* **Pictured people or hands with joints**
::::

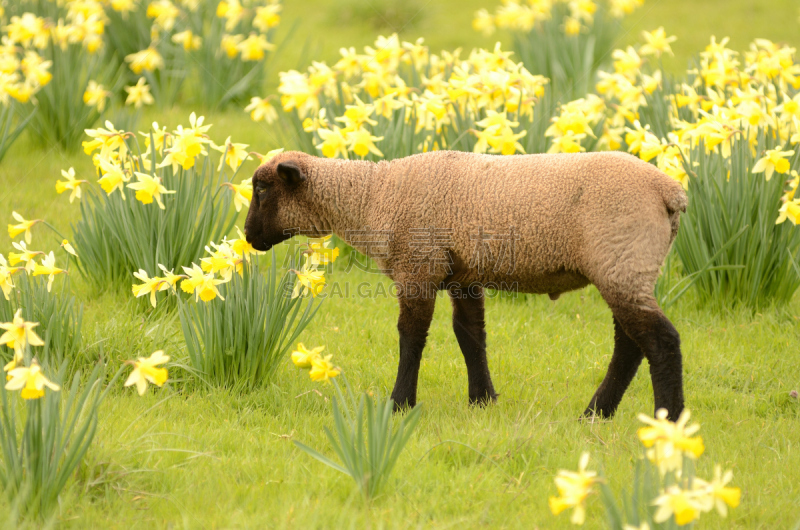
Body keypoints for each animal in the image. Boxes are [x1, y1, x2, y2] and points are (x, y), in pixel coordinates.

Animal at [244, 150, 688, 420]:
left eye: (262, 189)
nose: (248, 237)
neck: (371, 197)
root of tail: (670, 192)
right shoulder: (463, 275)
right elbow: (470, 334)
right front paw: (482, 400)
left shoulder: (418, 266)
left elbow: (411, 336)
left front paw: (400, 404)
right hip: (625, 265)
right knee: (630, 344)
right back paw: (596, 414)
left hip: (622, 259)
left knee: (659, 340)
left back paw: (668, 420)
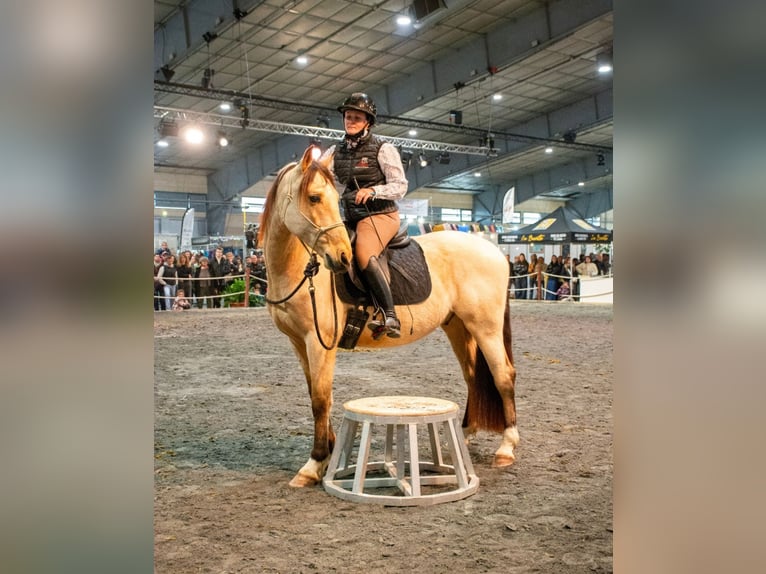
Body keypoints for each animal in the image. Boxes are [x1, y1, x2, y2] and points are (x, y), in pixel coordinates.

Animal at [258, 147, 518, 487]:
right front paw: (327, 453)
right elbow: (316, 393)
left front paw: (313, 464)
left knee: (503, 376)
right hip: (459, 328)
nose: (343, 257)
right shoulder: (298, 343)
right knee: (474, 376)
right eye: (314, 198)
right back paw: (463, 437)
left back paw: (507, 448)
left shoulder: (319, 343)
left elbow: (320, 399)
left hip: (485, 328)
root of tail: (496, 252)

::::

* **Exercise aim**
Would you copy every entry exactly as it stands, leaving out the pictures?

* **Reply**
Body keypoints for each animal in the image. Boxes are [x1, y1, x2, y2] and points are (x, y), in pixel coordinates.

Animal at [244, 150, 688, 420]:
left eye: (262, 189)
nose: (248, 237)
neck: (371, 197)
root of tail: (670, 192)
right shoulder: (463, 275)
right elbow: (470, 334)
right front paw: (482, 400)
left shoulder: (418, 266)
left elbow: (411, 336)
left front paw: (400, 404)
right hip: (625, 265)
right knee: (630, 344)
right back paw: (596, 414)
left hip: (622, 259)
left knee: (659, 340)
left back paw: (668, 420)
Body keypoints for each animal in the image. Boxes are [x1, y1, x2, y2] and points are (x, y), in pixel coordinates.

Animal at [258, 147, 518, 487]:
right front paw: (327, 453)
right elbow: (316, 393)
left front paw: (313, 464)
left knee: (503, 376)
right hip: (459, 328)
nose: (343, 257)
right shoulder: (298, 343)
right knee: (474, 376)
right eye: (314, 198)
right back paw: (463, 437)
left back paw: (507, 448)
left shoulder: (319, 343)
left elbow: (320, 399)
left hip: (485, 328)
root of tail: (496, 252)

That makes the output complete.